Fewer Summer Jobs for Teens Fits Trend of Declining Youth Employment
|June 10, 2013||Posted by M. P. under Policy, Program Model, Youth Development|
Summertime employment has traditionally been seen as a rite of passage, a builder of character and a source of funding for teenage frolic, but even a part-time job serving burgers or minding the retail racks isn’t easy to come by these days. In 2000, the average summer employment rate was nearly 52 percent, dropping to 30 percent last year. In 2012, just a quarter of teens reported having a paying job.*
The report, The Dismal State of the Nation’s Teen Summer Job Market, 2008-2012, and the Outlook for the Summer of 2013, from the Center for Labor and Market studies at Northeastern University details the decline in teenage employment rates and the weakness of the current job market and what that means for young adults. A key take-away from the report is that household income was a better predictor of youth employment than race. Low income youth were least likely to be working. As family income rose, so did teen employment rates, with 21 percent of youth from households earning under $20,000 reporting summer employment compared to 38 percent from households earning between $100,000 and $150,000 a year.
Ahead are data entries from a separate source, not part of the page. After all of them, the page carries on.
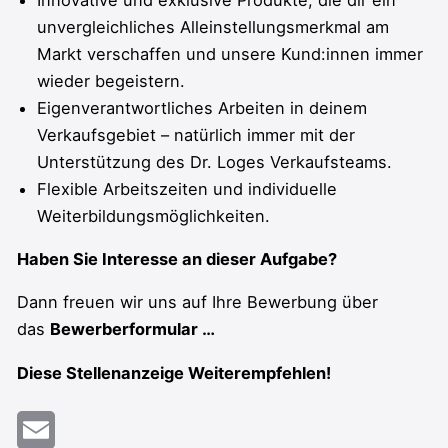
unvergleichliches Alleinstellungsmerkmal am
Markt verschaffen und unsere Kund:innen immer
wieder begeistern.
Eigenverantwortliches Arbeiten in deinem
Verkaufsgebiet – natürlich immer mit der
Unterstützung des Dr. Loges Verkaufsteams.
Flexible Arbeitszeiten und individuelle
Weiterbildungsmöglichkeiten.
Haben Sie Interesse an dieser Aufgabe?
Dann freuen wir uns auf Ihre Bewerbung über
das
Bewerberformular …
Diese Stellenanzeige Weiterempfehlen!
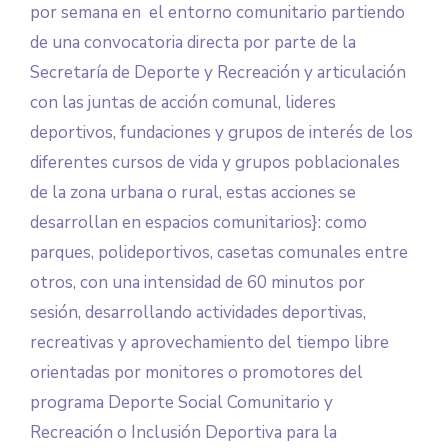
por semana en el entorno comunitario partiendo
de una convocatoria directa por parte de la
Secretaría de Deporte y Recreación y articulación
con las juntas de acción comunal, lideres
deportivos, fundaciones y grupos de interés de los
diferentes cursos de vida y grupos poblacionales
de la zona urbana o rural, estas acciones se
desarrollan en espacios comunitarios}: como
parques, polideportivos, casetas comunales entre
otros, con una intensidad de 60 minutos por
sesión, desarrollando actividades deportivas,
recreativas y aprovechamiento del tiempo libre
orientadas por monitores o promotores del
programa Deporte Social Comunitario y
Recreación o Inclusión Deportiva para la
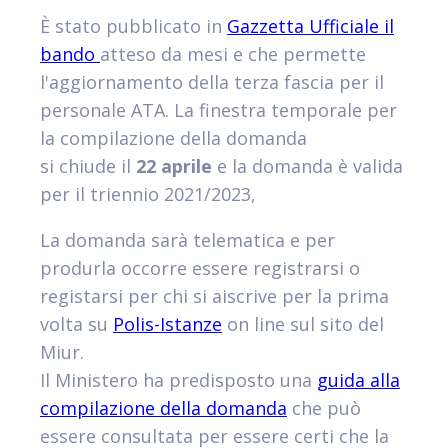
È stato pubblicato in
Gazzetta Ufficiale il
bando
atteso da mesi e che permette
l'aggiornamento della terza fascia per il
personale ATA. La finestra temporale per
la compilazione della domanda
si chiude il
22 aprile
e la domanda è valida
per il triennio 2021/2023,
La domanda sarà telematica e per
produrla occorre essere registrarsi o
registarsi per chi si aiscrive per la prima
volta su
Polis-Istanze
on line sul sito del
Miur.
Il Ministero ha predisposto una
guida alla
compilazione della domanda
che può
essere consultata per essere certi che la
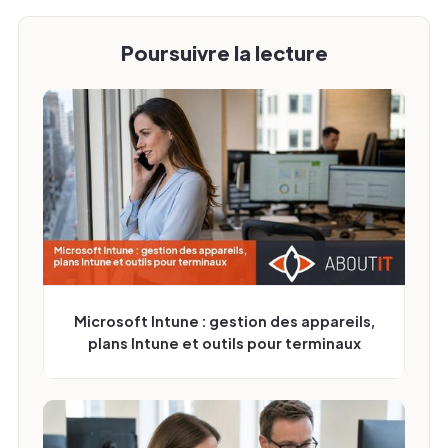
Poursuivre la lecture
Microsoft Intune : gestion des appareils,
plans Intune et outils pour terminaux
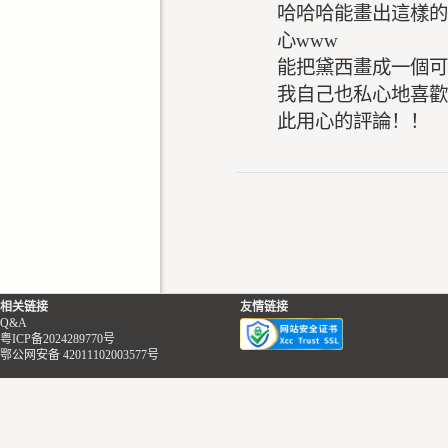
哈哈哈能畫出這樣的
心www
能把黛西畫成一個可
我自己也私心地喜歡最
此用心的評論！！
相关链接
友情链接
Q&A
粤ICP备2024289770号
鄂公网安备 42011102003577号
The sad state of teen summer employment isn’t surprising considering the decline of the overall youth employment rate. A policy report from the Annie E. Casey Foundation on the growing number of teens and young adults both unemployed and not in school – referred to as disconnected youth in the brief – found that such youth were most likely to be from low income families. Specifically,
- 21 percent of low income (under $20,000/household) 16-to-19 year old youth were disconnected compared to 8 percent of their counterparts in families with an income over $100,000; and
- among 20-to 24-year-olds from low income families, 30 percent were not in school or employed,compared to 10 percent of those from families earning $100,000 or more.
The Pennsylvania employment rate for young adults (20 to 24 years old) is approximately 62 percent, for teens 16 to 19, 39 percent.
The authors of the report Youth and Work: Restoring Teen and Young Adult Connections to Opportunity, challenge policy makers to find cooperative cross-system approaches to reconnecting and reengaging youth with education and employment opportunities. An approach that is flexible enough to use the strengths of the community where it operates but based in proven outreach and engagement strategies that go beyond mere job-matching might have a chance, if the funding survives.
If you are interested in learning more about models of youth employment initiatives check out Best Practices for Youth Employment Programs:A Synthesis of Current Research from What Works, Wisconsin.
*Source: Andrew Sum, Ishwar Khatiwada, Walter McHugh, and Sheila Palma, The Dismal State of the Nation’s Teen Summer Job Market, 2008-2012, and the Outlook for the Summer of 2013, Center for Labor Market Studies, Northeastern University, May 2013.